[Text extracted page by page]
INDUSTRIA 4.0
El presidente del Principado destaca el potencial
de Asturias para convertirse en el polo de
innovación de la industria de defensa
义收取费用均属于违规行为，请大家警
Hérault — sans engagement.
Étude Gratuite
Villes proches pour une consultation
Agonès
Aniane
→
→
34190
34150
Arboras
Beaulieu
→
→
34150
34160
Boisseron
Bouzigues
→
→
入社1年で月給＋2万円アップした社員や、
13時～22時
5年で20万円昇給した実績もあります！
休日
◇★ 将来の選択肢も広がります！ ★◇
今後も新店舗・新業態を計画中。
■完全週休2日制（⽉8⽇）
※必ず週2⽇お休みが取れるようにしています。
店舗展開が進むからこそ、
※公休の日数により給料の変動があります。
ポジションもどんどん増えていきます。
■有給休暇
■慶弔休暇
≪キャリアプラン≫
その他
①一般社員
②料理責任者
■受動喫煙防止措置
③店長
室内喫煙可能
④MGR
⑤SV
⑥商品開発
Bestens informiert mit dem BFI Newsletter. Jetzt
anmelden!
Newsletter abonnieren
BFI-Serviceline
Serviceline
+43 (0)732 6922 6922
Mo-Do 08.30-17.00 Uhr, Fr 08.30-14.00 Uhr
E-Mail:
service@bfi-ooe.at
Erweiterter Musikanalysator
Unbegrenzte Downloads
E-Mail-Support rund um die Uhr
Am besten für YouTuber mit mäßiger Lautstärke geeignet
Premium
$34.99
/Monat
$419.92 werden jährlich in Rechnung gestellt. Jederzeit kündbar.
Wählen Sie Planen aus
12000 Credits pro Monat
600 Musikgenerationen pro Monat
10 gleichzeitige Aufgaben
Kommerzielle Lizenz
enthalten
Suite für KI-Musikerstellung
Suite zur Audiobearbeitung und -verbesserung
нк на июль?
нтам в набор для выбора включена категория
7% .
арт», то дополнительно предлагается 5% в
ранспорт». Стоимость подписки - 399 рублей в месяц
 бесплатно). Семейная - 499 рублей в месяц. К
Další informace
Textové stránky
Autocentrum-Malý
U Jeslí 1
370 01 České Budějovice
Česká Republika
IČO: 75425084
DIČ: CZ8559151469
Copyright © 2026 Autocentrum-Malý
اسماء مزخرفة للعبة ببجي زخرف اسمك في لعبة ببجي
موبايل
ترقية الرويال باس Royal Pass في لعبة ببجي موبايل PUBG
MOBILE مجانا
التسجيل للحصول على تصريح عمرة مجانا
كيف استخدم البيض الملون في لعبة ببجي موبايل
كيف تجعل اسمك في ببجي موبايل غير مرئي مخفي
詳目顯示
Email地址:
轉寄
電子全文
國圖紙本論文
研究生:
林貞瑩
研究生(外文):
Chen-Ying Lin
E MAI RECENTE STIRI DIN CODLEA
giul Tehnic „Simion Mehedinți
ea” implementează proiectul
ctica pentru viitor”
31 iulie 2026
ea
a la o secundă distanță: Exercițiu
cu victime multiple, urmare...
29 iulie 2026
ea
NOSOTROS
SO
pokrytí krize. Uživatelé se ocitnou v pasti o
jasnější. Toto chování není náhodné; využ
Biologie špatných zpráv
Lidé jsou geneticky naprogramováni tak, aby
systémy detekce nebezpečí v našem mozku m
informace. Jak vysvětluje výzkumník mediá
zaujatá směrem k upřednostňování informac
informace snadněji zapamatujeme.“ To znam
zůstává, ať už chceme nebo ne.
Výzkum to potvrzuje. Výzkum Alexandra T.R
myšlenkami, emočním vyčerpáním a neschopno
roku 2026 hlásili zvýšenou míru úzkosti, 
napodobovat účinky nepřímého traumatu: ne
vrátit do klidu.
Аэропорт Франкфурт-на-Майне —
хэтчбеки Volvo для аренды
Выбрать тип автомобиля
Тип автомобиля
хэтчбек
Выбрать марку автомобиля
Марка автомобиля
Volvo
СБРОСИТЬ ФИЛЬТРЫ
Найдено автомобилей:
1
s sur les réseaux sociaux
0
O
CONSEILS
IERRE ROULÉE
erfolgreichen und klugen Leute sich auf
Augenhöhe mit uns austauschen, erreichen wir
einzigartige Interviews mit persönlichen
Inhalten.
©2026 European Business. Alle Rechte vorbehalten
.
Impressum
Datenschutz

### To-do item:
Find each line of the material that contains the word "автомобиля" and copy those lines.

### Written response:
Выбрать тип автомобиля
Тип автомобиля
Выбрать марку автомобиля
Марка автомобиля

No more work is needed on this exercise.